The director has always integerated social commentary with his previous zombie films. Here it is a little too obvious and is not enough to maintain your interest. You do not identify with the characters or their fates at all.
Very much a weak entry in the zombie series.
There’s something faintly ludicrous about the opening shots of this ‘found footage’ entrance into George A Romero’s entry into his ‘Living Dead’ series. A live news broadcast is interrupted when corpses in the background come back to half-life and start attacking those around them. To me, found footage works best when you don’t see too much – the characters on screen reacting to something out of the audience’s vision works very well in that style. Fully made-up zombies fit better into a more stylised, ‘professionally filmed’ scenario.

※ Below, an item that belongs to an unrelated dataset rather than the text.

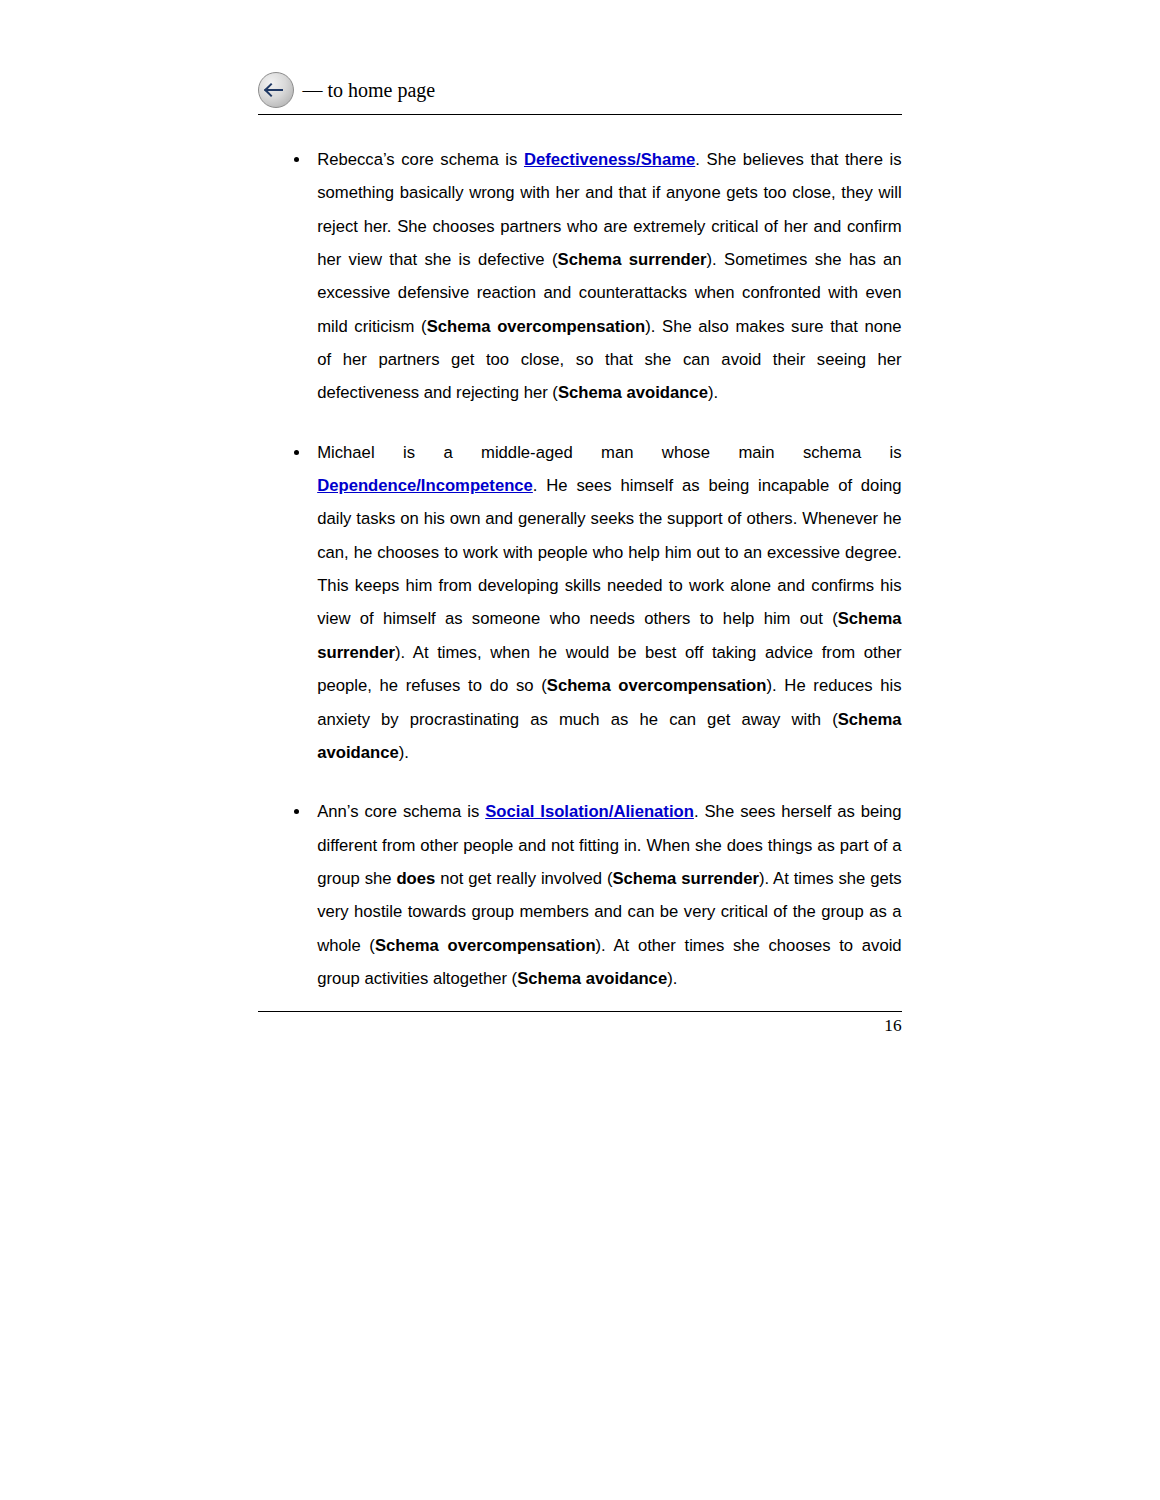— to home page
Rebecca’s core schema is Defectiveness/Shame. She believes that there is something basically wrong with her and that if anyone gets too close, they will reject her. She chooses partners who are extremely critical of her and confirm her view that she is defective (Schema surrender). Sometimes she has an excessive defensive reaction and counterattacks when confronted with even mild criticism (Schema overcompensation). She also makes sure that none of her partners get too close, so that she can avoid their seeing her defectiveness and rejecting her (Schema avoidance).
Michael is a middle-aged man whose main schema is Dependence/Incompetence. He sees himself as being incapable of doing daily tasks on his own and generally seeks the support of others. Whenever he can, he chooses to work with people who help him out to an excessive degree. This keeps him from developing skills needed to work alone and confirms his view of himself as someone who needs others to help him out (Schema surrender). At times, when he would be best off taking advice from other people, he refuses to do so (Schema overcompensation). He reduces his anxiety by procrastinating as much as he can get away with (Schema avoidance).
Ann’s core schema is Social Isolation/Alienation. She sees herself as being different from other people and not fitting in. When she does things as part of a group she does not get really involved (Schema surrender). At times she gets very hostile towards group members and can be very critical of the group as a whole (Schema overcompensation). At other times she chooses to avoid group activities altogether (Schema avoidance).
16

Things don’t improve hugely when we meet a film crew, including actors playing actors playing both in front of, and behind the camera. ‘Hilarity’ ensures when two cast members ‘have to pee’, leaving the rest to view on the news reports how the dead are coming back to life. Amongst the teens, we have a uproariously well-spoken elderly ham Andrew Maxwell (Scott Wentworth) who clearly feels he’s demeaning himself by appearing in the film being made. Whispering, identical horny youngsters, someone (Jason – played by Joshua Close) who films *everything* despite being repeatedly asked not to, posturing, wall-to-wall expletives – all the staples of a teen horror, and by Romero’s standards, BAD. Apart from anything else, the advantages and unique qualities of the archive formula are simply not used here. The ‘story’ doesn’t need to be told in this way, and is just a gimmick. Could it be Romero was seeking financial success by attempting to attract the youth demographic?
It is explained at the beginning that, to make events more frightening, the young film-makers have added incidental music to events – and yet failed to edit out moments when (as is always the way in these things) the cameras start to fail and cut off.
Anyway, as events fail to progress, I am gagging for some cadaverous zombie to limp in and violently dismember people. When they eventually turn up, they are half-hearted, under-made-up and easily dispatched. The alleged good guys remain personality-free, rather a growing band of posers ‘doing what they gotta do’. How did Romero allow this to be made? To spend so much time with these people and for not one of them to effect any kind of personality for the duration is one thing, but when the undead action is as scarce as it is here, it makes for a hugely dull experience.
Happily, the next in the series ‘Survival of the Dead (2009)’ is a huge improvement on this.
This is easily the weakest of George A. Romero's zombie films. Romero's 'Dead' series always have had a B-movie quality about them, but what set them apart from other run of the mill zombie movies was a subtle and clever social commentary ranging from racism to consumerism. The trouble with 'Diary of the Dead' is that like other films in the 'Dead' series it does try to have a social message, one about the rise of 24 hour media, reality TV and the quest for instant fame. The problem is that the social message Romero tries to make is so dumbed down it just comes across as yet another cheap zombie movie, with average special effects, lousy acting and a predicable storyline.